What qualifies as an “incorrect claim apparent” under Section 143(1)(a)
- An adjustment can be made at CPC where the error emerges directly from the return, its annexures, or the audit report.
- Here, the due dates under the PF/ESI laws are fixed; the audit report discloses actual deposit dates. If those dates exceed the statutory due date, the disallowance follows from Checkmate’s interpretation of the law—making it an “incorrect claim apparent.”
Retrospectivity: Statutes vs Judicial Decisions
- Statutes: Generally prospective unless the legislature expresses otherwise or the provision is clarificatory/remedial.
- Judicial decisions: Ordinarily declaratory of what the law always was; thus, applied retrospectively unless the Court specifies prospective application. The High Court treats Checkmate as such a declaratory ruling.
“Sub silentio” in judicial precedent
- “Sub silentio” decisions are those that omit a point and thus may carry limited precedential value on that omitted point.
- The Court rejects the invocation of this doctrine: Checkmate’s ratio is grounded in the text of Sections 2(24)(x), 36(1)(va), and 43B; it does not depend upon the 2021 Explanation.
Section 10 of the General Clauses Act, 1897
- Where an act is directed to be done in a prescribed time and the last day falls when the office is closed, doing the act on the next working day is permitted.
- Delhi High Court applies this to statutory due dates falling on National Holidays for PF deposits (as in Pepsico and now reaffirmed), allowing the next working day deposit to count as timely.
Practical Takeaways and Compliance Pointers
- Deposit employees’ PF/ESI contributions on or before the statutory due date under the relevant Acts. Do not rely on the return due date.

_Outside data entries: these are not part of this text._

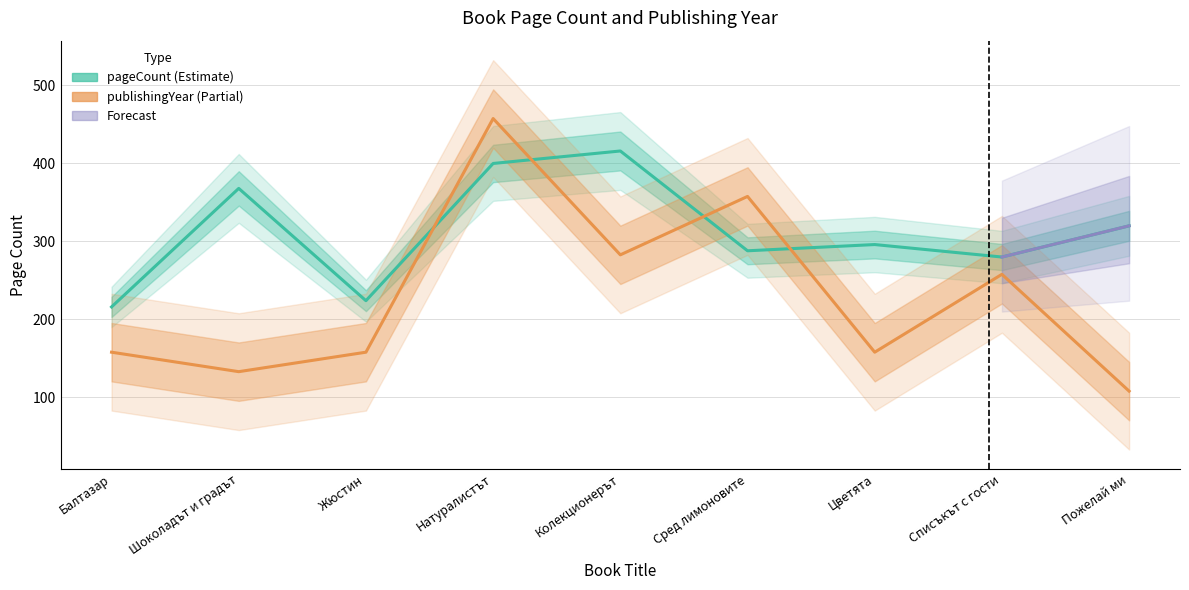

How many intersections are there between pageCount and publishingYear?

4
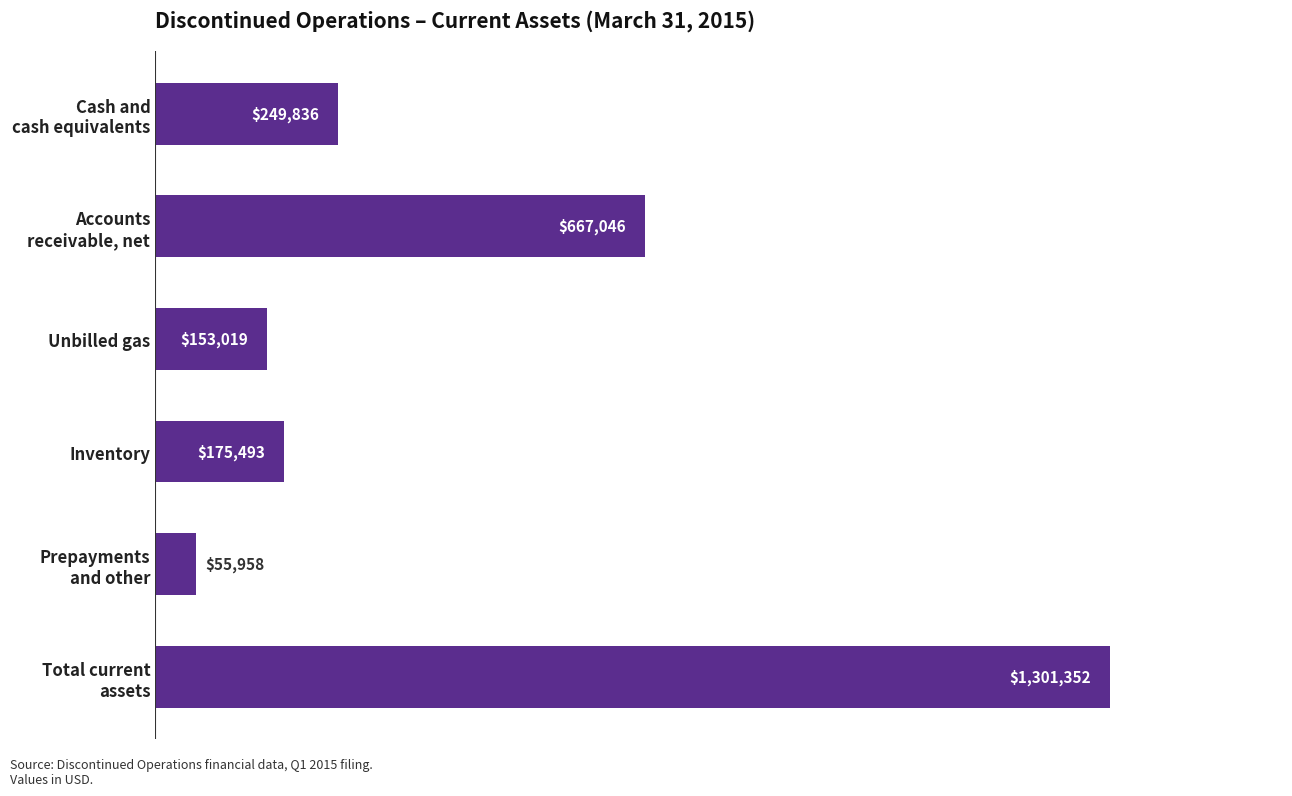

What is the value of the 2nd bar from the top?

667046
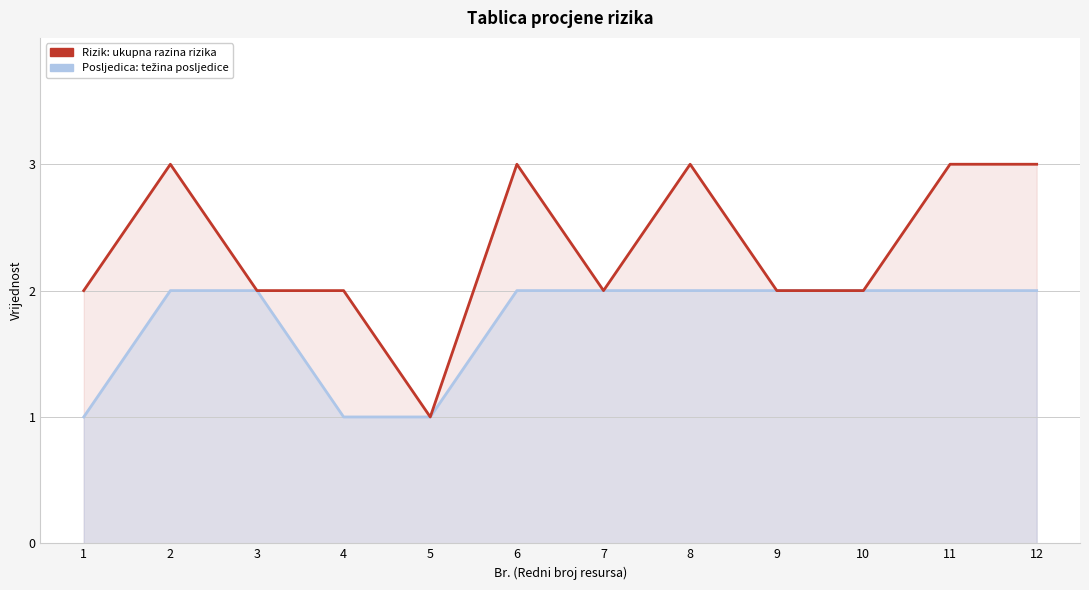

True or false: Rizik has more than 2 interior local peaks.

True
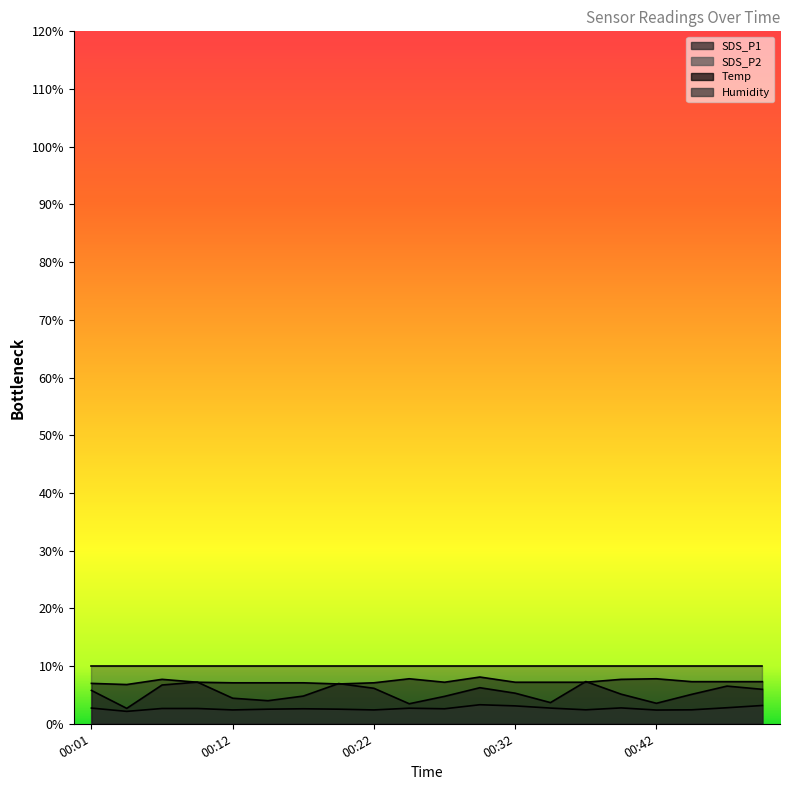

How many interior local valleys does the SDS_P2 series have?

6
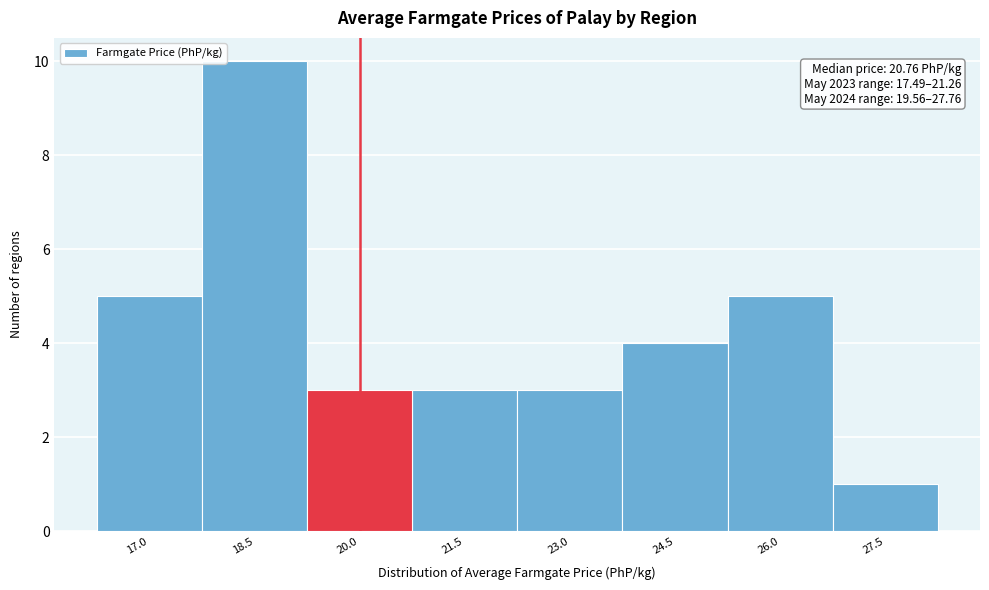

Reading left to right, list all the values displayed in this chart.

17.0=5	18.5=10	20.0=3	21.5=3	23.0=3	24.5=4	26.0=5	27.5=1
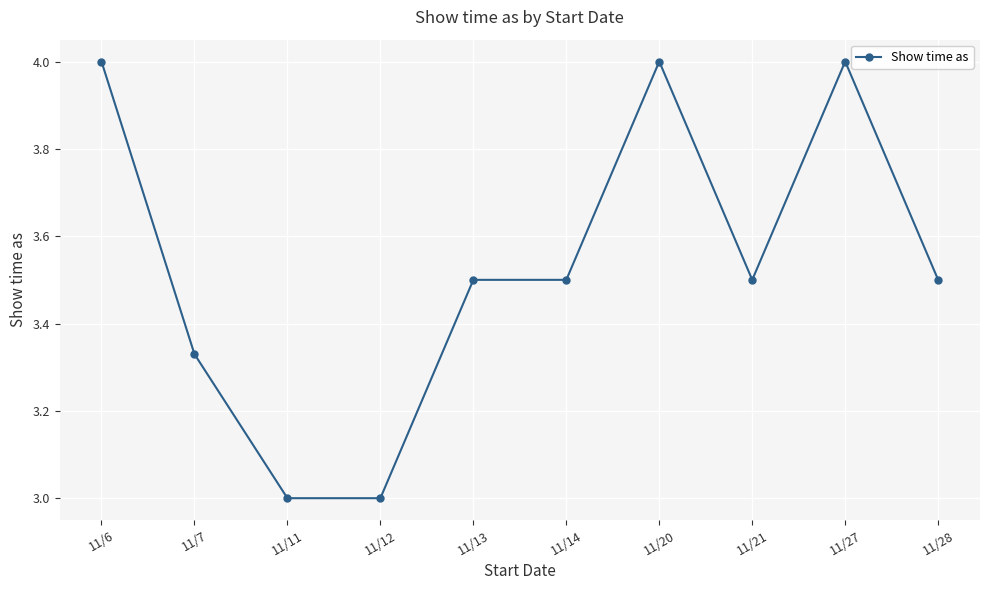

How many lines are shown in the chart?

1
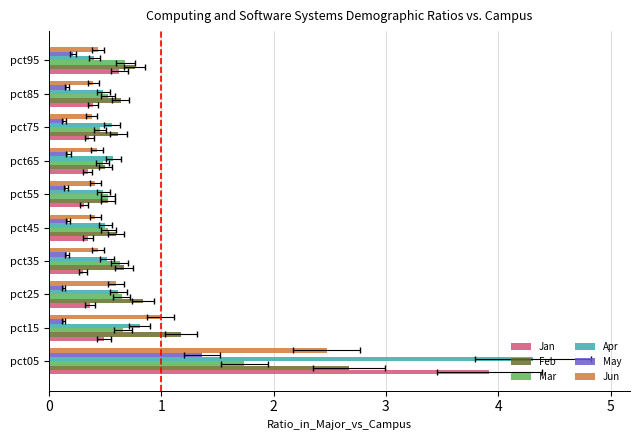

How many bars are there in each group?

6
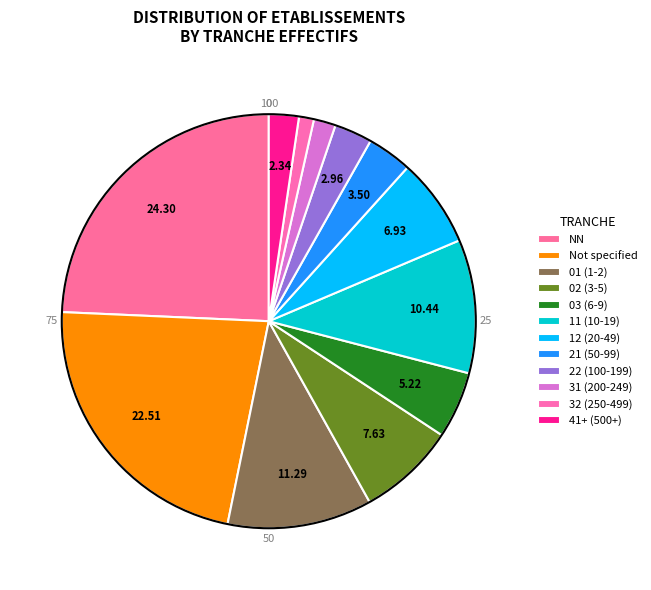

Count the number of slices in the pie.

12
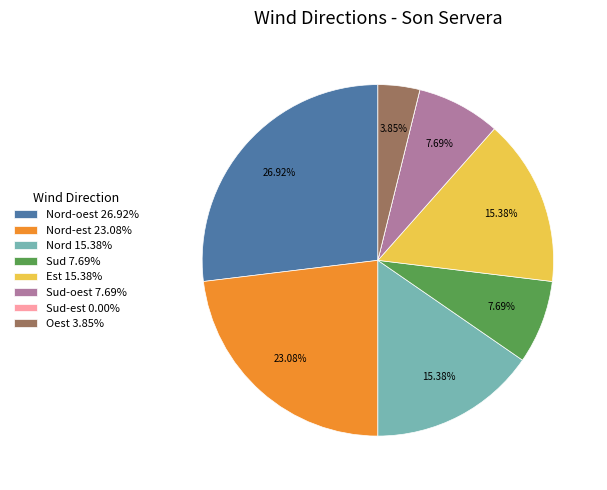

Between Nord-oest 26.92% and Sud-oest 7.69%, which is larger?

Nord-oest 26.92%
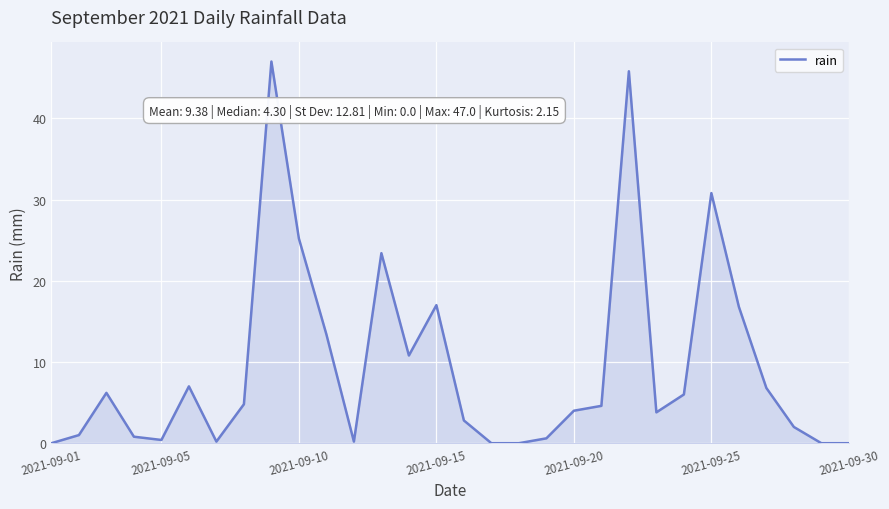

What is the greatest value displayed?

47.0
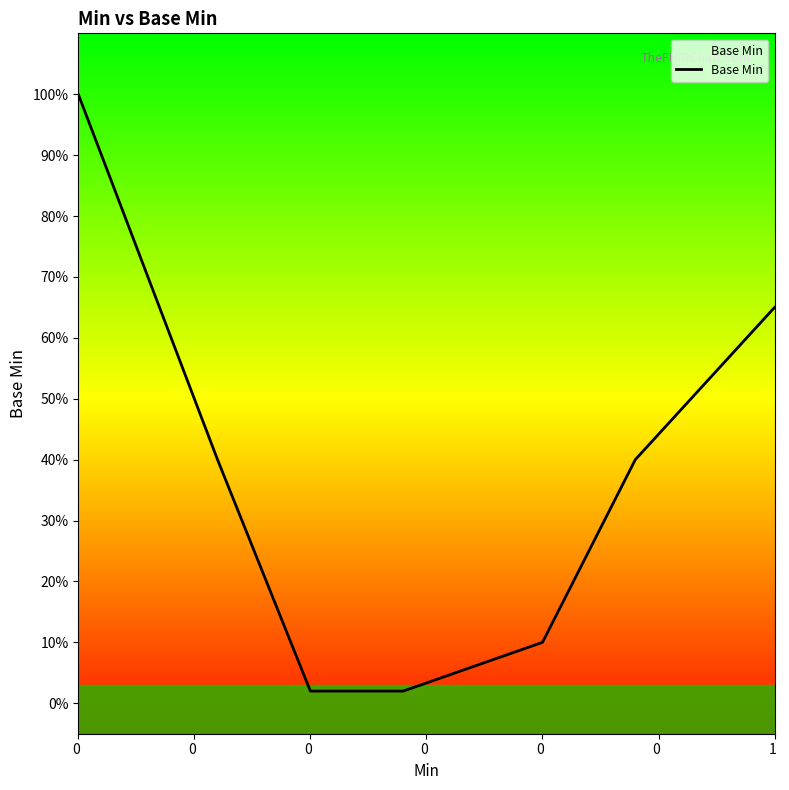

True or false: the data has more than 2 interior local peaks.

False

- Automate reminders and approvals to ensure deposits are made well before the cut-off, accounting for weekends/holidays and electronic banking cut-offs.
- If the due date falls on a National Holiday (or a day when the relevant “office” is closed), document the closure and ensure deposit on the immediately succeeding working day. Retain evidence (payment instructions, bank portal logs).
- Expect CPC to disallow delayed employee contributions at the processing stage under Section 143(1)(a), based on Form 3CD disclosures.
- Review tax audit reports carefully: if any delayed employee contributions are indicated, consider the likely disallowance and its impact on tax provisioning and litigation strategy.
Conclusion
This judgment cements two practical rules. First, after Checkmate Services, the CPC is empowered, at the Section 143(1)(a) processing stage, to disallow employees’ PF/ESI contributions deposited beyond the statutory due dates when that delay is apparent from the return and audit report. The “before-return” relaxation in Section 43B continues to benefit only employer’s contributions; Explanation 5 to Section 43B is viewed as clarificatory of this long-standing position. Second, the Court reaffirms that Section 10 of the General Clauses Act saves a deposit made on the next working day where the statutory due date falls on a National Holiday.
For employers, the message is unambiguous: treat employees’ contributions as sacrosanct trust monies and ensure deposit by the precise due dates laid down in the welfare enactments. While “holiday” relief offers a narrow safety valve, it is no substitute for robust compliance discipline. Procedurally, the decision streamlines CPC’s role and reduces scope for debate at the processing stage, aligning processing outcomes with the Supreme Court’s authoritative interpretation in Checkmate and promoting uniformity across assessment modalities.